None the less, it is with this omnipresent and omnicorporeal monarch that the artist makes sport, depriving death of terrors with the opiates of religion; and maiming death of potency likewise, so long as the artist eludes destruction and survives in his art. To that attenuated, grotesque and defamatory survival I shall by and by come back: meanwhile I must protest, even here, that in this third struggle is no least beckoning chance of victory.

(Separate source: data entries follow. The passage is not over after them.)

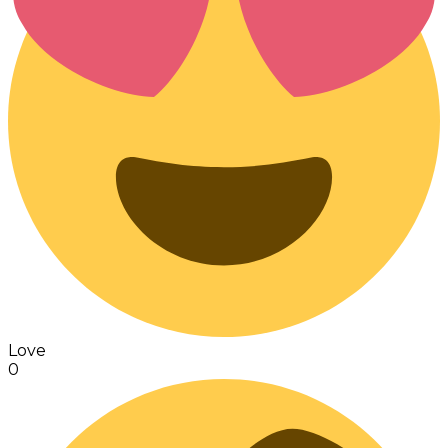
Love
0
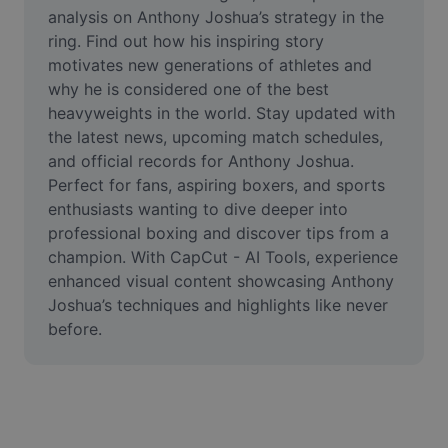
Video
analysis on Anthony Joshua’s strategy in the 
ring. Find out how his inspiring story 
Remove video BG
motivates new generations of athletes and 
why he is considered one of the best 
Enhance quality
heavyweights in the world. Stay updated with 
the latest news, upcoming match schedules, 
Video Editor
and official records for Anthony Joshua. 
Trim Video
Perfect for fans, aspiring boxers, and sports 
enthusiasts wanting to dive deeper into 
Add Subtitles To Video
professional boxing and discover tips from a 
champion. With CapCut - AI Tools, experience 
Video Converter
enhanced visual content showcasing Anthony 
Joshua’s techniques and highlights like never 
before.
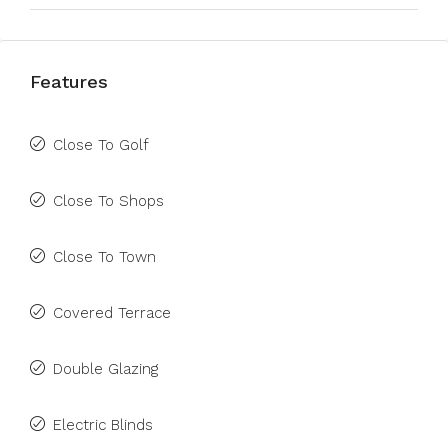
Features
Close To Golf
Close To Shops
Close To Town
Covered Terrace
Double Glazing
Electric Blinds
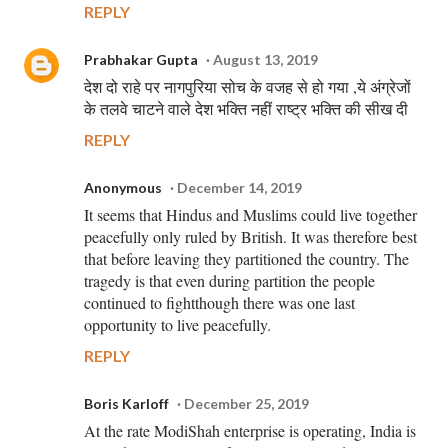
REPLY
Prabhakar Gupta
August 13, 2019
देश दो राहे पर नागपुरिया सोच के वजह से हो गया ,ये अंग्रेजों
के तलवे चाटने वाले देश भक्ति नहीं राष्ट्र भक्ति की सीख दी
REPLY
Anonymous
December 14, 2019
It seems that Hindus and Muslims could live together
peacefully only ruled by British. It was therefore best
that before leaving they partitioned the country. The
tragedy is that even during partition the people
continued to fightthough there was one last
opportunity to live peacefully.
REPLY
Boris Karloff
December 25, 2019
At the rate ModiShah enterprise is operating, India is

For, before common-sense or piety man figures, as I have said, in the rôle of Frankenstein; he is as Dom Manuel before the vivified image of Sesphra; and he combats, without much hope, his own terrible creation: but here, the opponent seems far more likely to have created him, however accidentally. By the fanciful may mankind, thus, be viewed as an unpremeditated by-product, as some serious task's débris, which for the moment rather clutters this corner of death's workroom. Others will play with the notion—which, as I remember, Felix Kennaston once suggested,—of life's having somehow got into the material universe as a small, alien, unwelcome interloper; and will suspect this is the reason that death appears to come upon us and our labors frowningly, as the vexed housewife comes toward the unloved weavings of the spider, just seen.
But, in either case, the poets are sonorously agreed that never while time lasts can man's existence really matter; for time, they say, is death's broom.